WHAT YOU HAVE TO DO:
In the conference highlights, what conceptual idea underlies the lessons that Carol and Jean-Marie presented?

EXTRACT:
***

Here are some of my own personal highlights, maybe they will inspire you to try something new, get to the next conference, or join the organization (or your own local art education association).

  • Art teacher Anne Carroll brought along Jenn, her second grade teacher colleague, to talk about their collaboration to develop writing skills in their second grade students. Connecting their instruction through writing, and such simple means as displaying the same artwork in their rooms really made a difference leading to higher writing scores.
  • Carol and Jean-Marie presented a series of really strong lessons based on the conceptual idea of Transformation.I was familiar with these lessons but was reminded just how fantastic they are, so much potential for higher level thinking in the art room.
  • Bettyann presented a great overview of feedback, what it means for teachers and students, and guidelines for using it effectively as a formative assessment strategy. We forget that we are giving feedback all of the time, even with our body language. Being intentional about how we do this can become a powerful teaching tool for both students and teachers.
  • I’m very excited about a new publication, coming soon from our friends at James Madison University. Art Educators on Art Education is a collection of chapters by experts in the field that promises to be a great resource to JMU students and all of us.

***

RECORDS PROVIDED:

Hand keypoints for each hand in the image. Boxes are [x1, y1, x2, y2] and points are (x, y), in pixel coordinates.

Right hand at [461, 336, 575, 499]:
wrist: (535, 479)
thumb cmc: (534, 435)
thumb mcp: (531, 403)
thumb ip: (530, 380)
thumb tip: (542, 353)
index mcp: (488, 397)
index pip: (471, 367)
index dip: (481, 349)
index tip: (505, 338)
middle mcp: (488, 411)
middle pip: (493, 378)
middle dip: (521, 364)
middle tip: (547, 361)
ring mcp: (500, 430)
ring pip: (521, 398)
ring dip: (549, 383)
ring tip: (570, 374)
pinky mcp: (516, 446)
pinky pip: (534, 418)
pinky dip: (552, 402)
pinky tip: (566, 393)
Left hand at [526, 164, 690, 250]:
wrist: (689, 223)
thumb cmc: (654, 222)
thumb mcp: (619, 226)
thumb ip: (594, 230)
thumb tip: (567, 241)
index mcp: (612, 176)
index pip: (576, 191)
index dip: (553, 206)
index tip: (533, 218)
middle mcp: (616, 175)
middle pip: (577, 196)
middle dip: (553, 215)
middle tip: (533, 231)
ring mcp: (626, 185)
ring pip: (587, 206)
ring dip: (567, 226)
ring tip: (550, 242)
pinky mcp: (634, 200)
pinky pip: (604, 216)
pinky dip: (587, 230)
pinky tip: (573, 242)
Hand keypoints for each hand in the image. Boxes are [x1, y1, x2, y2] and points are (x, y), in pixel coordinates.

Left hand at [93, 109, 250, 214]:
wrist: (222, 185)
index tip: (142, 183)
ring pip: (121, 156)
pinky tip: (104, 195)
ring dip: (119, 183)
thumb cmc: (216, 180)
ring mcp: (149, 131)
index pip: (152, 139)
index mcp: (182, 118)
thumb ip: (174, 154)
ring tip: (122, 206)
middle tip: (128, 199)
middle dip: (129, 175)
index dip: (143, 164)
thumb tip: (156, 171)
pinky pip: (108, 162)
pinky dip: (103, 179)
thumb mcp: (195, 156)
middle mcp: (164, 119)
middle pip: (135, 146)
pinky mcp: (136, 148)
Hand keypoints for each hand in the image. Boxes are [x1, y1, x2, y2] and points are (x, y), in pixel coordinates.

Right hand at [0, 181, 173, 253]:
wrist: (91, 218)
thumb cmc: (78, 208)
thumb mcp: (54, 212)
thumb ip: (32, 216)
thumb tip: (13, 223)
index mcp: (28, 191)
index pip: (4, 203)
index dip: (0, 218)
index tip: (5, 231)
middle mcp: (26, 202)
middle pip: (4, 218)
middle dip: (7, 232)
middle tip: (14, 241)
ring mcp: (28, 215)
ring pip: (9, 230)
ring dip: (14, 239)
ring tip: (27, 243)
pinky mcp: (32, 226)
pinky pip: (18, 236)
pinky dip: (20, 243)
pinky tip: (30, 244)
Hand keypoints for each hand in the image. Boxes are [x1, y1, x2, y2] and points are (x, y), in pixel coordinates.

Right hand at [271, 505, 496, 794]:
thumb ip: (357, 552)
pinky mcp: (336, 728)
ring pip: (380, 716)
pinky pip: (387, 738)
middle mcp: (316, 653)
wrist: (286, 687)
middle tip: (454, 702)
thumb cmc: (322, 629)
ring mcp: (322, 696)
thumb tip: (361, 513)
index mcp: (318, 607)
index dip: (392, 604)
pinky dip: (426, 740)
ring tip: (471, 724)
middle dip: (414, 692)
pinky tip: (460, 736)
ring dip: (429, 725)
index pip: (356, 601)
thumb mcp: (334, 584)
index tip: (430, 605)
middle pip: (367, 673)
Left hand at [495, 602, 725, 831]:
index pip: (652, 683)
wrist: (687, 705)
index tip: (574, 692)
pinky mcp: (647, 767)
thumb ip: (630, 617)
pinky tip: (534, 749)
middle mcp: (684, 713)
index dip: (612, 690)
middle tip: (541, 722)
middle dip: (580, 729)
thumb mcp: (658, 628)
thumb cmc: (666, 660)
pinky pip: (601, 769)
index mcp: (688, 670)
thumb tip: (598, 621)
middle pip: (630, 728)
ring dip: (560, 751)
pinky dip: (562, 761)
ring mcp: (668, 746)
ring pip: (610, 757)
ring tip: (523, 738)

***

SOLUTION BELOW:
Transformation